But after the first meeting of the Commission for Africa, attended by African and Western politicians, Mr Blair promised to make the issue a "focal point" of Britain's chairmanship of the G8 group of industrialised nations next year.

The Prime Minister admitted that the "scale of the problem is growing" in sub-Saharan Africa, but he said the Commission would act as "a strong and powerful agitator for change" and put the continent "on a path to progress".

He hinted that Britain would strive to increase foreign aid from 0.34 per cent of GDP to the United Nations goal of 0.7 per cent, and he would use his influence as president of the G8 and EU next year to put debt relief and aid for Africa at the top of the international agenda.

In the past Mr Blair has called Africa "a scar on the conscience of the world".

Yesterday, after the first meeting of the Commission, he predicted it would produce "a piece of work which will change not just the way we look at the issue of Africa, but change in particular our ability to confront the problems which are there and try to resolve them".

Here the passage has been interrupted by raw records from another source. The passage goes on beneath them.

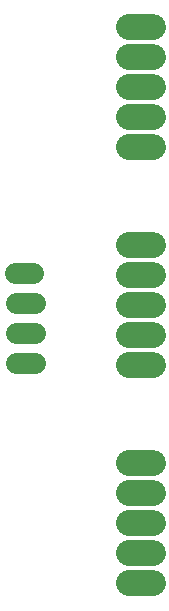
<source format=gbr>
G04 EAGLE Gerber RS-274X export*
G75*
%MOMM*%
%FSLAX34Y34*%
%LPD*%
%INSoldermask Bottom*%
%IPPOS*%
%AMOC8*
5,1,8,0,0,1.08239X$1,22.5*%
G01*
G04 Define Apertures*
%ADD10C,1.793200*%
%ADD11C,2.203200*%
D10*
X1079850Y-441433D02*
X1063950Y-441433D01*
X1063950Y-416033D02*
X1079850Y-416033D01*
X1079850Y-390633D02*
X1063950Y-390633D01*
X1062950Y-365233D02*
X1078850Y-365233D01*
D11*
X1159700Y-627700D02*
X1179700Y-627700D01*
X1179700Y-602300D02*
X1159700Y-602300D01*
X1159700Y-576900D02*
X1179700Y-576900D01*
X1179700Y-551500D02*
X1159700Y-551500D01*
X1159700Y-526100D02*
X1179700Y-526100D01*
X1179700Y-442600D02*
X1159700Y-442600D01*
X1159700Y-417200D02*
X1179700Y-417200D01*
X1179700Y-391800D02*
X1159700Y-391800D01*
X1159700Y-366400D02*
X1179700Y-366400D01*
X1179700Y-341000D02*
X1159700Y-341000D01*
X1159700Y-258500D02*
X1179700Y-258500D01*
X1179700Y-233100D02*
X1159700Y-233100D01*
X1159700Y-207700D02*
X1179700Y-207700D01*
X1179700Y-182300D02*
X1159700Y-182300D01*
X1159700Y-156900D02*
X1179700Y-156900D01*
M02*

</source>
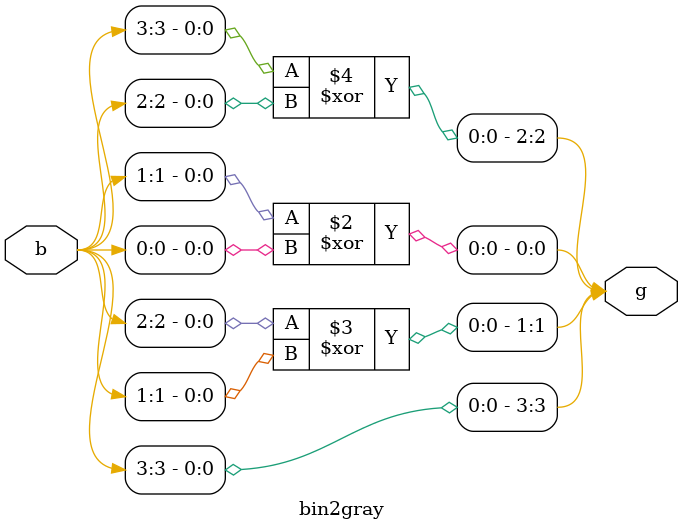
<source format=v>
`timescale 1ns / 1ps
module bin2gray(
    input [3:0] b,
    output reg[3:0] g
    );
	 always @(b)
	 begin
	 g[0]=b[1]^b[0];
	 g[1]=b[2]^b[1];
	 g[2]=b[3]^b[2];
	 g[3]=b[3];
	 end
endmodule

</source>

Geldof, the catalyst behind the Commission, called for a "Marshall-type plan" to fight poverty in Africa. He said it would be "a badge of shame" for Mr Blair and the Chancellor Gordon Brown if they did not try to help the continent. "We cannot accept the idea of people dying on our screens every night forever," he said. "That must begin to stop and I suggest that this is the day it begins to stop." He acknowledged that "Africa isn't going to say 'hey presto' we're rich" but he said the industrialised world must try to help.

Geldof said the Commission was "viably exciting" and would help address the previously "piecemeal approach" to problems in Africa although, in an aside, he referred to the six world leaders on the Commission platform yesterday as "the six stooges".

Mr Brown reaffirmed his own personal commitment to tackling debt in Africa. He said he hoped the G8 would announce progress on the extension of its programme of debt relief to the world's most heavily-indebted poor countries.

Africa is the only continent that has grown poorer in the past 25 years. Life expectancy in Zambia is only 37 years, compared to Britain where it is 78. The continent's share of world trade has halved in a generation and it is the area most badly affected by HIV/Aids.

The Prime Minister of Ethiopia, Meles Zenawi, called for Western countries to open their markets to African goods and said he hoped the Commission would "generate the political will" to bring aid to the continent. But he added "I don't expect miracles."

The Commission, which consists of 15 leading figures from both the industrialised and developing world, will produce a report in July 2005 proposing solutions for Africa's problems.